TinyFusion: Diffusion Transformers Learned Shallow
CVPR 2025 Highlighted Paper (3%)
Gongfan Fang*, Kunjun Li*, Xinyin Ma, Xinchao Wang (Equal-first author)
- End-to-end learnable depth pruning framework for Diffusion Transformers with 50% model parameters and depth.
- Achieveing a 2x faster inference with comparable performance.
- Tiny DiTs at 7% of the original training costs.
[paper]
[code]
[abstract]
Diffusion Transformers have demonstrated remarkable capabilities in image generation but often come with excessive parameterization, resulting in considerable inference overhead in real-world applications. In this work, we present TinyFusion, a depth pruning method designed to remove redundant layers from diffusion transformers via end-to-end learning. The core principle of our approach is to create a pruned model with high recoverability, allowing it to regain strong performance after fine-tuning. To accomplish this, we introduce a differentiable sampling technique to make pruning learnable, paired with a co-optimized parameter to simulate future fine-tuning. While prior works focus on minimizing loss or error after pruning, our method explicitly models and optimizes the post-fine-tuning performance of pruned models. Experimental results indicate that this learnable paradigm offers substantial benefits for layer pruning of diffusion transformers, surpassing existing importance-based and error-based methods. Additionally, TinyFusion exhibits strong generalization across diverse architectures, such as DiTs, MARs, and SiTs. Experiments with DiT-XL show that TinyFusion can craft a shallow diffusion transformer at less than 7% of the pre-training cost, achieving a 2times speedup with an FID score of 2.86, outperforming competitors with comparable efficiency.
IPSN 2024

PixelGen: Rethinking Embedded Camera Systems for Mixed-Reality
ACM/IEEE IPSN 2024 Best Demonstration Runner-Up
Kunjun Li, Manoj Gulati, Dhairya Shah, Steven Waskito, Shantanu Chakrabarty and Ambuj Varshney
- Generate High Resolution RGB images from Monochrome and sensor data.
- Novel representation of the surroundings from invisible signal.
[paper]
[code]
[abstract]
A confluence of advances in several fields has led to the emergence of mixed-reality headsets. They can enable us to interact with and visualize our environments in novel ways.
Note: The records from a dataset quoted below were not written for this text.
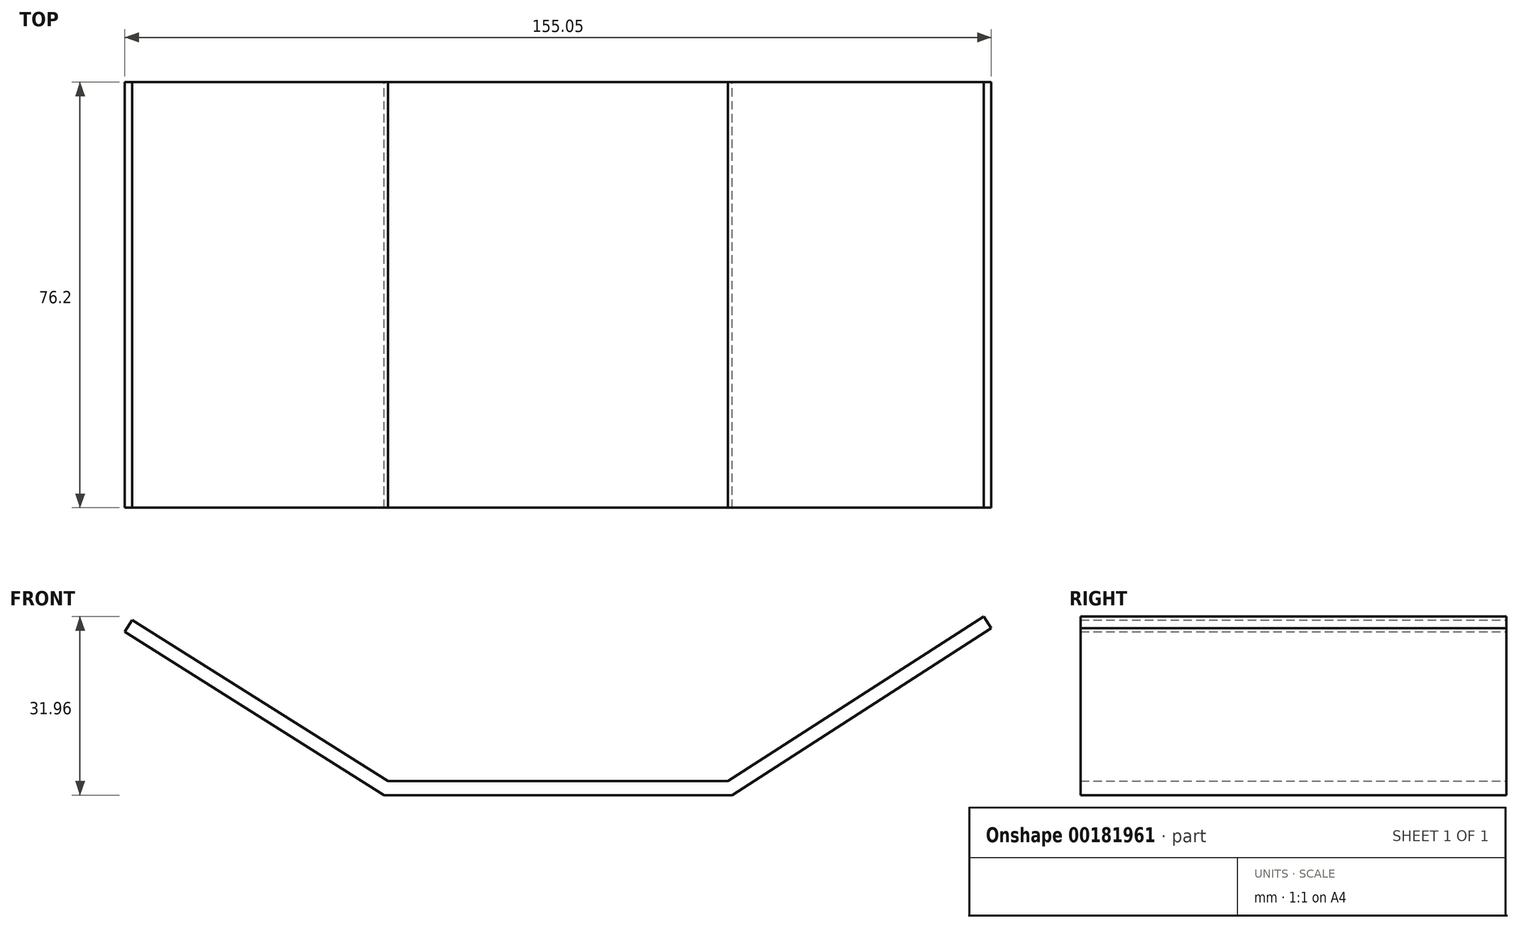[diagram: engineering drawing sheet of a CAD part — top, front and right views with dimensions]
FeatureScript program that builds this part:
annotation { "Feature Type Name" : "Feature", "Feature Type Description" : "" }
export const myFeature = defineFeature(function(context is Context, id is Id, definition is map)
    precondition{}
    {
        {
            var Q0;
            Q0=qCreatedBy(makeId("Front.planeOp"),FACE);
            var sketch = newSketch(context, id + "F0", { "sketchPlane" : qUnion([Q0])});
            skLineSegment(sketch, "E0", {"start": v(-30.3, 0) * mm, "end": v(30.52, 0) * mm});
            skLineSegment(sketch, "E1", {"start": v(30.52, 0) * mm, "end": v(-30.3, 0) * mm});
            skLineSegment(sketch, "E2", {"start": v(-30.3, 0) * mm, "end": v(-76.08, 28.84) * mm});
            skLineSegment(sketch, "E3", {"start": v(-76.08, 28.84) * mm, "end": v(-30.3, 0) * mm});
            skLineSegment(sketch, "E4", {"start": v(30.52, 0) * mm, "end": v(76.3, 29.47) * mm});
            skLineSegment(sketch, "E5.0", {"start": v(31.25, -2.49) * mm, "end": v(77.64, 27.38) * mm});
            skLineSegment(sketch, "E5.1", {"start": v(31.25, -2.49) * mm, "end": v(-31.03, -2.49) * mm});
            skLineSegment(sketch, "E5.2", {"start": v(-77.4, 26.74) * mm, "end": v(-31.03, -2.49) * mm});
            skLineSegment(sketch, "E6", {"start": v(-76.08, 28.84) * mm, "end": v(-77.4, 26.74) * mm});
            skLineSegment(sketch, "E7", {"start": v(76.3, 29.47) * mm, "end": v(77.64, 27.38) * mm});
            skSolve(sketch);
        }
        {
            var Q0;
            Q0=qSketchRegion(id+"F0",true);
            extrude(context, id + "F1", {"entities" : qUnion([Q0]), "depth" : 76.2 * mm});
        }
    });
Nonetheless, mixed-reality headsets are constrained today as their camera systems only capture a narrow part of the visible spectrum. Our environment contains rich information that cameras do not capture. It includes phenomena captured through sensors, electromagnetic fields beyond visible light, acoustic emissions, and magnetic fields. We demonstrate our ongoing work, PixelGen, to redesign cameras for low power consumption and to be able to visualize our environments in a novel manner, making some of the invisible phenomena visible. Pixel-Gen combines low-bandwidth sensors with a monochrome camera to capture a rich representation of the world. This design choice ensures information is communicated energy-efficiently. This information is then combined with diffusion-based image models to generate unique representations of the environment, visualizing the otherwise invisible fields. We demonstrate that together with a mixed reality headset, it enables us to observe the world uniquely.